[Text under study]
Most summer days, the shoreline of Lake Michigan looks inviting: warm, soft sand. A gentle breeze. Rolling waves.

But in an instant such serenity can turn deadly.

That's what happened on July 4, 2003, when seven people drowned within hours along a three-mile stretch of Berrien County beach.

It's what happens each summer on American waterways, contributing to about 100 deaths a year.

It's a called a rip current, a fast-moving and deadly force of water, once thought only to occur on ocean shorelines.

Scientists have only recently confirmed that the phenomenon occurs daily along Lake Michigan's 1,638 miles of sandy coastline. In fact, rip currents can be found on any sandy shore where waves are present. And at almost any time.

"A lot of people don't know rip currents occur on the Great Lakes. We didn't know until recently," says Ron Kinnunen, a Marquette, Mich., agent for Michigan Sea Grant, a joint program between the University of Michigan and Michigan State University that studies this natural occurrence. "Some of the rip currents on Lake Michigan can rival those of Southern California."

[Actions to take]
**1.** According to the text about rip currents on Lake Michigan, how many people drowned along the Berrien County beach on July 4, 2003?
**2.** Carry on the text about rip currents on Lake Michigan, starting after its final sentence.

[Data extract]
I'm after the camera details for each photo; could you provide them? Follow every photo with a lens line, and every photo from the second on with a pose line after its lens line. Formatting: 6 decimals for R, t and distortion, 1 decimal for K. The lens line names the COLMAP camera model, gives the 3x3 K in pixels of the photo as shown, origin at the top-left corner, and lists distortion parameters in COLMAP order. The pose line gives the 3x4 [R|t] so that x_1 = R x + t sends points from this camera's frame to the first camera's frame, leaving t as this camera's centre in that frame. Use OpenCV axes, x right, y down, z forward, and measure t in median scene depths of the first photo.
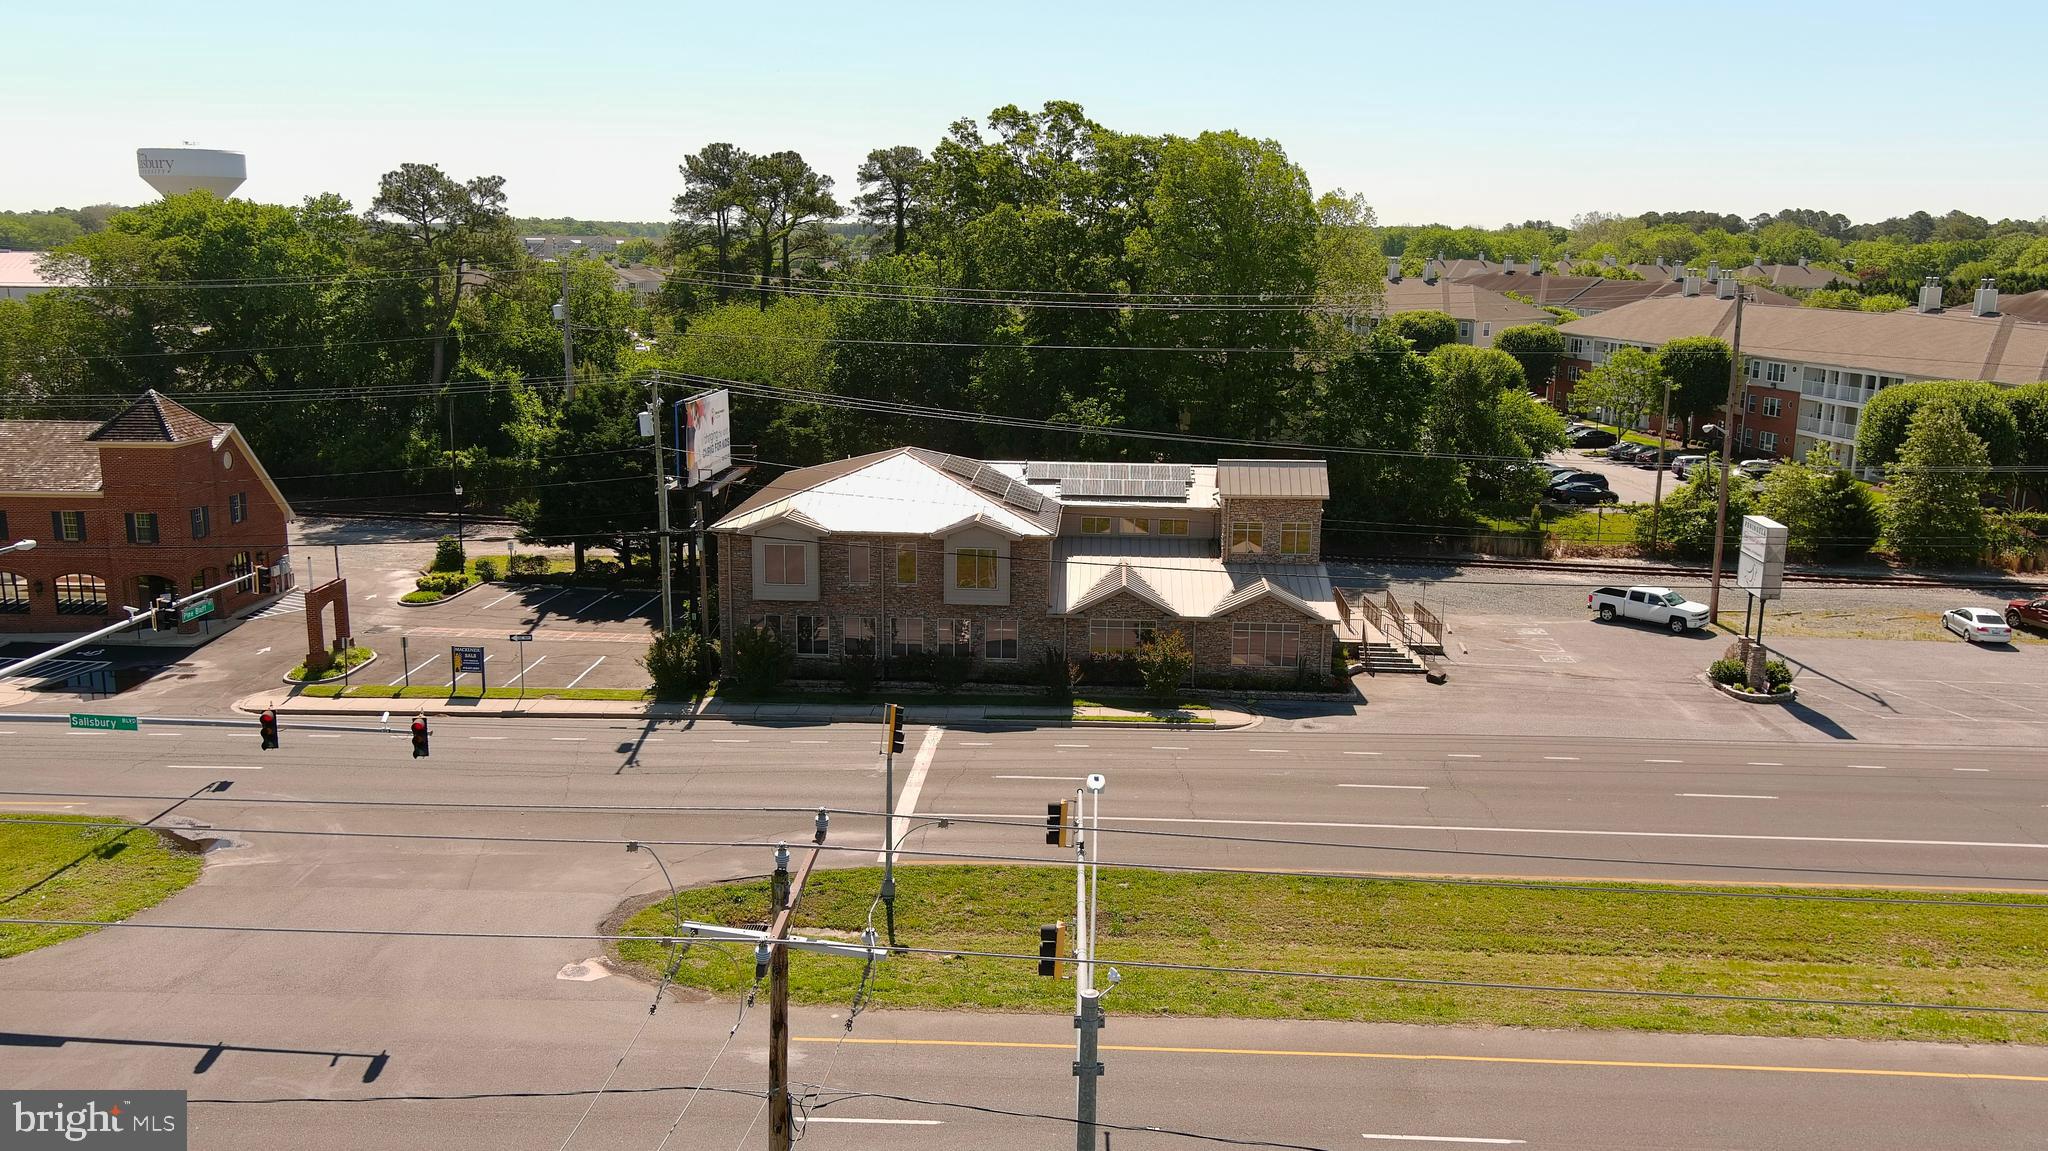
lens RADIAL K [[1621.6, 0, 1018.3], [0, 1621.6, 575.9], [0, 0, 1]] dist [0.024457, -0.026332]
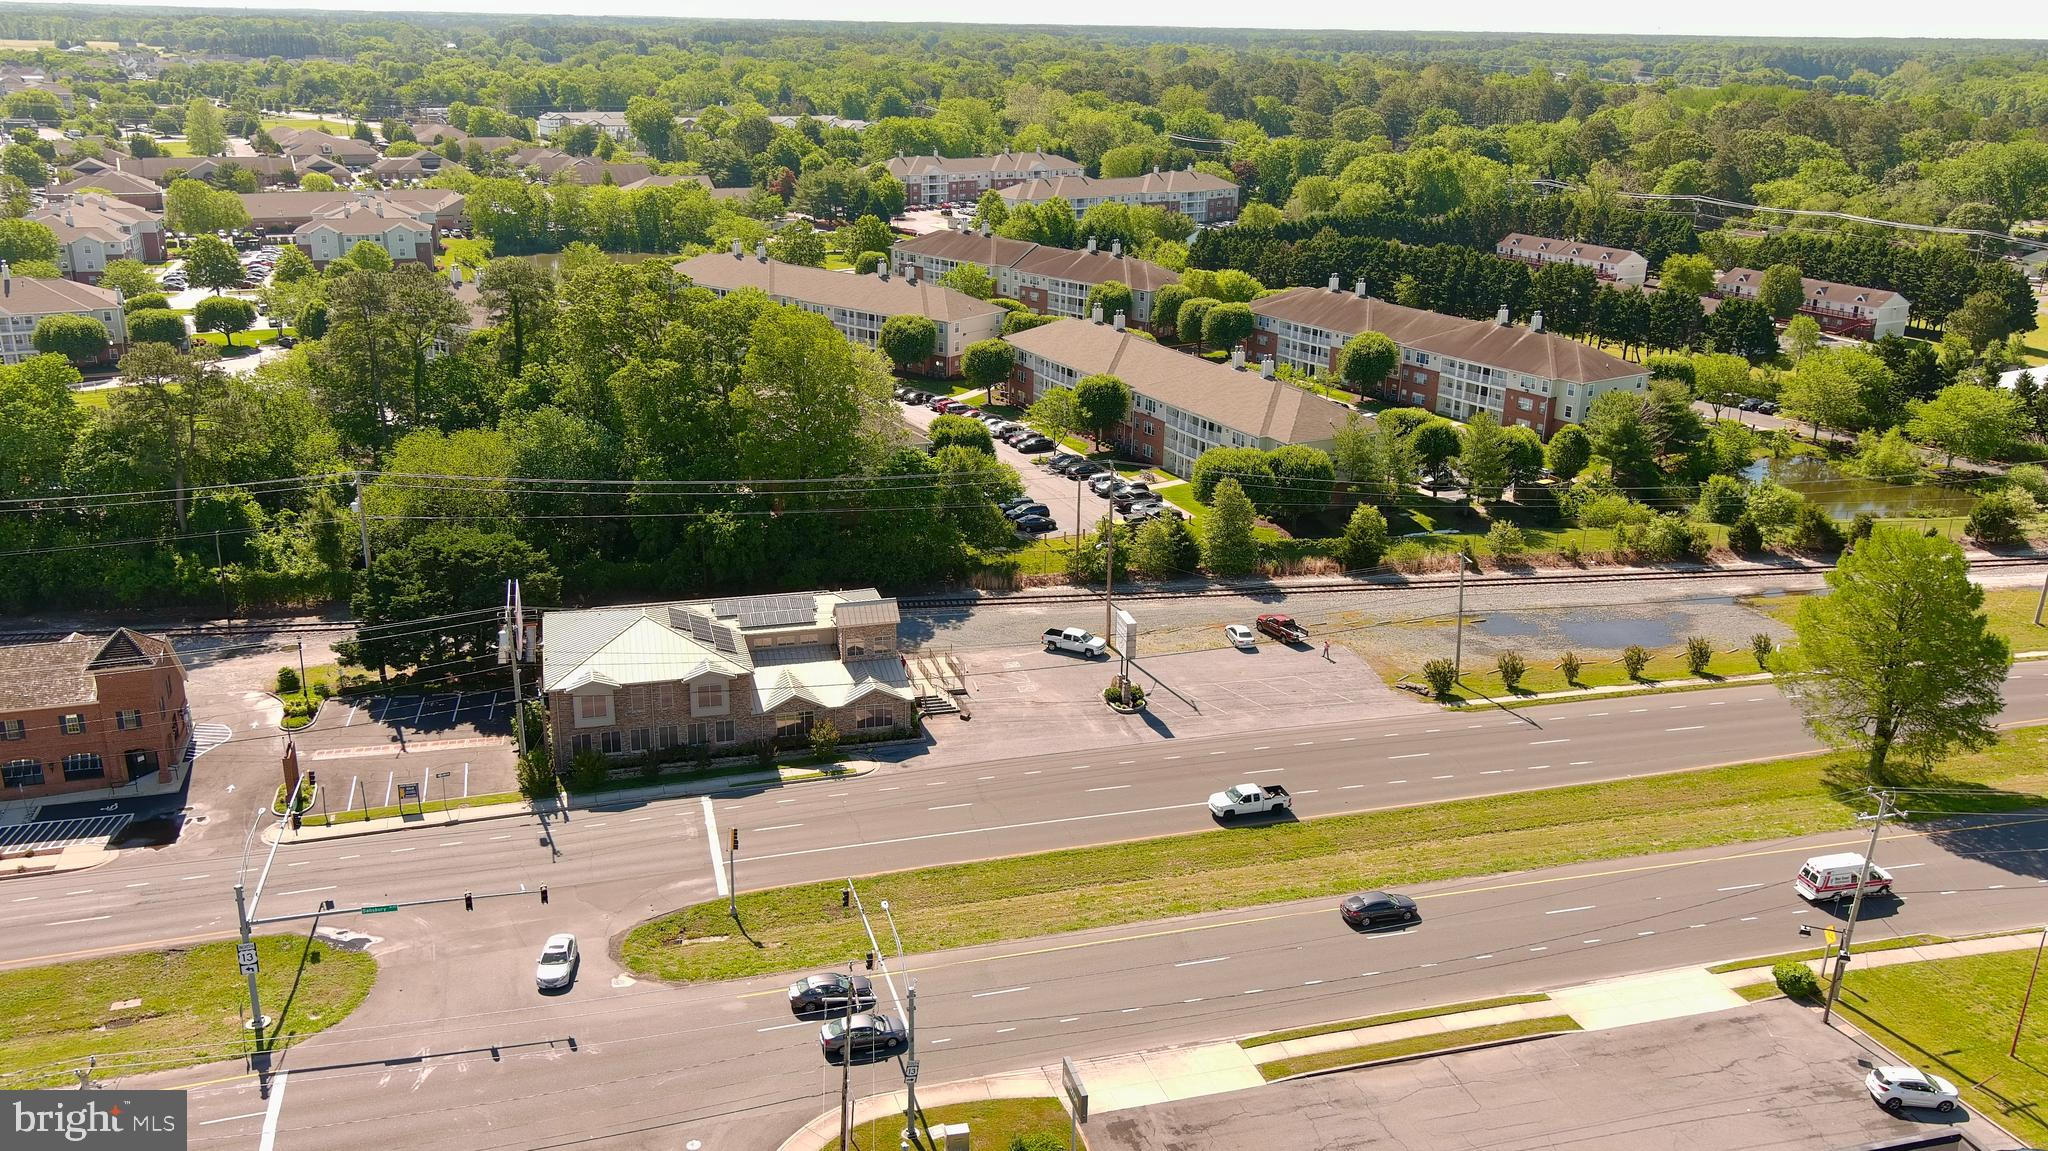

[Task-by-task outputs]
**1.** Seven people drowned within hours along a three-mile stretch of the beach.

**2.**
Rip currents form when wind and wave conditions combine to push water onto a beach, forming a sandbar close to shore.

"You get water picking up, and eventually there's too much pressure," says Jennifer Read, associate director of Michigan Sea Grant. "The sandbar rips open, and water pours out through that point. It's very swift, and it's almost literally perpendicular to the shoreline."

These minirivers of fast-moving water can cut across the surf zone, carrying sand, debris and sometimes swimmers out to sea.

Although rip currents usually run out of steam beyond the breakers, they can move faster than 5 mph and carry even Olympic swimmers hundreds of yards offshore. Many swimmers who try to fight rip currents quickly exhaust themselves and drown.

"There were about 30 drownings related to rip currents in Lake Michigan in 2002 and 2003," says Kinnunen, who has been with Sea Grant for 24 years. "People don't even have to be swimming. They can be in waist-deep water when a rip current knocks their feet out from under them."

Which may be why rip currents are often erroneously called riptides or undertow, but they are not caused by tidal action. Although waders may end up underwater, the currents themselves pull people along the surface, not down.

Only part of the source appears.